→ SUPPLIED PASSAGE
++++
Hello,
We have some troubles on our cluster to use Intel MPI with PBSPro under a Kerberized environment.
The thing is PBSPro doesn't forward Kerberos tickets which prevents us to have a password-less ssh. Security officers rejects ssh keys without a passphrase, beside, we are expected to rely on Kerberos in order to connect through ssh.
As you can expect, a simple
mpirun -l -v -n $nb_procs "${PBS_O_WORKDIR}/echo-node.sh" # that simply calls bash builtin echo
fails because of pmi_proxy that hangs, and in the end the walltime is exceeded, and we observe:
[...] [mpiexec@node028.sis.cnes.fr] Launch arguments: /work/logiciels/rhall/intel/parallel_studio_xe_2017_u2/compilers_and_libraries_2017.2.174/linux/mpi/intel64/bin/pmi_proxy --control-port node028.sis.cnes.fr:41735 --debug --pmi-connect alltoall --pmi-aggregate -s 0 --rmk pbs --launcher ssh --demux poll --pgid 0 --enable-stdin 1 --retries 10 --control-code 1939201911 --usize -2 --proxy-id 0 [mpiexec@node028.sis.cnes.fr] Launch arguments: /bin/ssh -x -q node029.sis.cnes.fr /work/logiciels/rhall/intel/parallel_studio_xe_2017_u2/compilers_and_libraries_2017.2.174/linux/mpi/intel64/bin/pmi_proxy --control-port node028.sis.cnes.fr:41735 --debug --pmi-connect alltoall --pmi-aggregate -s 0 --rmk pbs --launcher ssh --demux poll --pgid 0 --enable-stdin 1 --retries 10 --control-code 1939201911 --usize -2 --proxy-id 1 [proxy:0:0@node028.sis.cnes.fr] Start PMI_proxy 0 [proxy:0:0@node028.sis.cnes.fr] STDIN will be redirected to 1 fd(s): 17 [0] node: 0 / / =>> PBS: job killed: walltime 23 exceeded limit 15 [mpiexec@node028.sis.cnes.fr] HYDU_sock_write (../../utils/sock/sock.c:418): write error (Bad file descriptor) [mpiexec@node028.sis.cnes.fr] HYD_pmcd_pmiserv_send_signal (../../pm/pmiserv/pmiserv_cb.c:252): unable to write data to proxy [mpiexec@node028.sis.cnes.fr] ui_cmd_cb (../../pm/pmiserv/pmiserv_pmci.c:174): unable to send signal downstream [mpiexec@node028.sis.cnes.fr] HYDT_dmxu_poll_wait_for_event (../../tools/demux/demux_poll.c:76): callback returned error status [mpiexec@node028.sis.cnes.fr] HYD_pmci_wait_for_completion (../../pm/pmiserv/pmiserv_pmci.c:501): error waiting for event [mpiexec@node028.sis.cnes.fr] main (../../ui/mpich/mpiexec.c:1147): process manager error waiting for completion
If instead we log onto the master node, execute kinit, and then run mpirun, everything works fine. Except this isn't exactly an acceptable workaround.
++++
→ RECORD SET
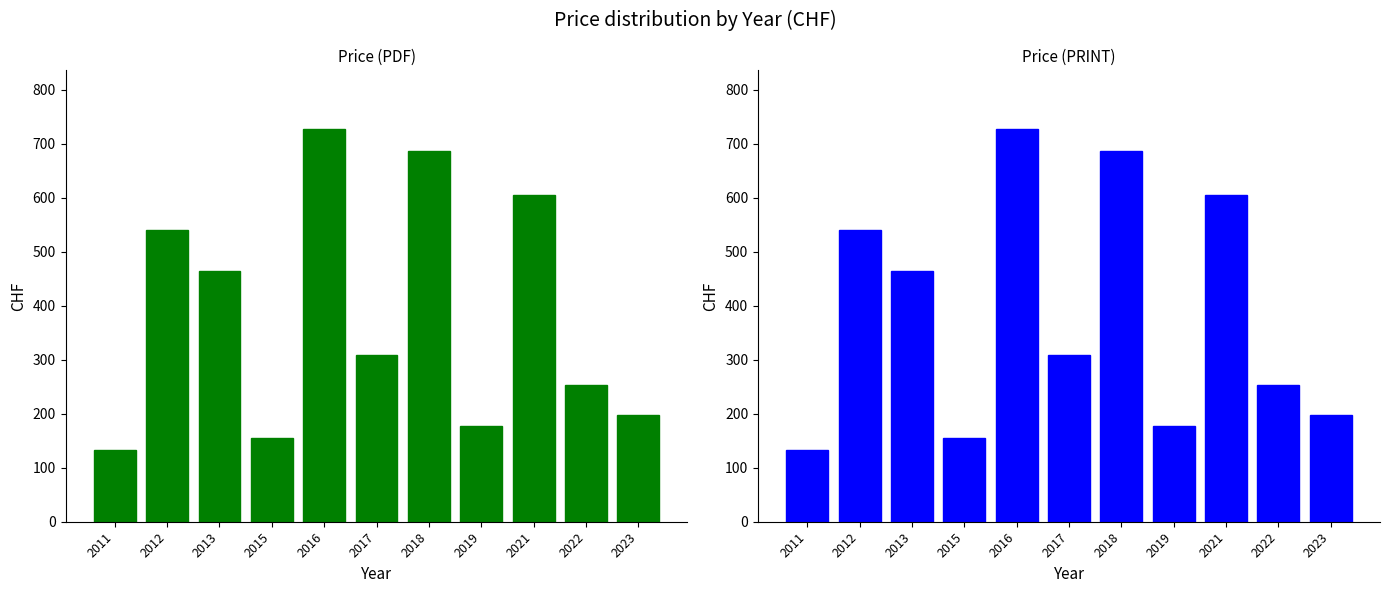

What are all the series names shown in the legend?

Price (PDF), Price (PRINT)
++++
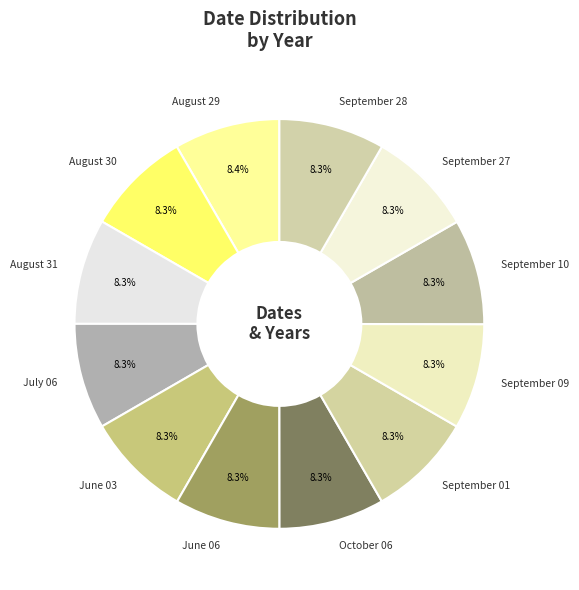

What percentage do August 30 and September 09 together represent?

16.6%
++++
→ TO-DO ITEM
Can you reproduce the post about running Intel MPI with PBSPro under Kerberos word for word, starting at "The thing is" and ending at "connect through ssh."?

→ SOLUTION
The thing is PBSPro doesn't forward Kerberos tickets which prevents us to have a password-less ssh. Security officers rejects ssh keys without a passphrase, beside, we are expected to rely on Kerberos in order to connect through ssh.